Collected data

——————

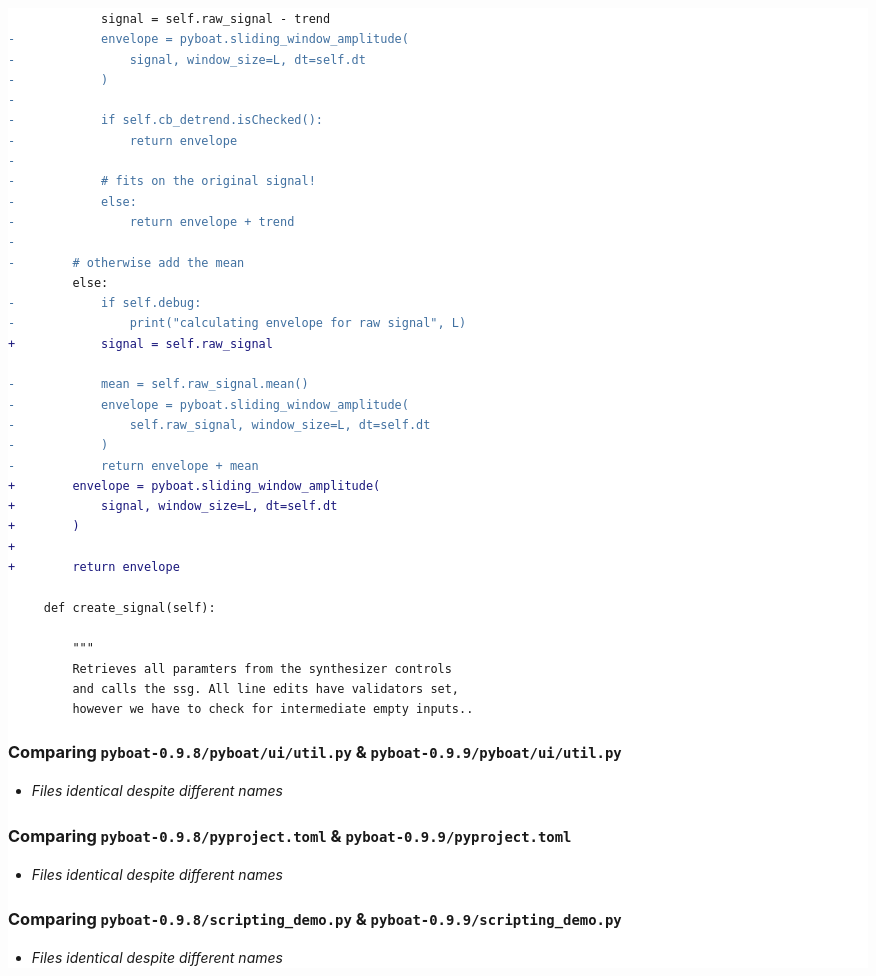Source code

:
 ```diff
             signal = self.raw_signal - trend
-            envelope = pyboat.sliding_window_amplitude(
-                signal, window_size=L, dt=self.dt
-            )
-
-            if self.cb_detrend.isChecked():
-                return envelope
-
-            # fits on the original signal!
-            else:
-                return envelope + trend
-
-        # otherwise add the mean
         else:
-            if self.debug:
-                print("calculating envelope for raw signal", L)
+            signal = self.raw_signal
 
-            mean = self.raw_signal.mean()
-            envelope = pyboat.sliding_window_amplitude(
-                self.raw_signal, window_size=L, dt=self.dt
-            )
-            return envelope + mean
+        envelope = pyboat.sliding_window_amplitude(
+            signal, window_size=L, dt=self.dt
+        )
+
+        return envelope
 
     def create_signal(self):
 
         """
         Retrieves all paramters from the synthesizer controls
         and calls the ssg. All line edits have validators set,
         however we have to check for intermediate empty inputs..
```

### Comparing `pyboat-0.9.8/pyboat/ui/util.py` & `pyboat-0.9.9/pyboat/ui/util.py`

 * *Files identical despite different names*

### Comparing `pyboat-0.9.8/pyproject.toml` & `pyboat-0.9.9/pyproject.toml`

 * *Files identical despite different names*

### Comparing `pyboat-0.9.8/scripting_demo.py` & `pyboat-0.9.9/scripting_demo.py`

 * *Files identical despite different names*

——————

| Problem statement |
Scan the data above, find each line with "return", and copy it.

| Solved exercise |
-                return envelope
-                return envelope + trend
-            return envelope + mean
+        return envelope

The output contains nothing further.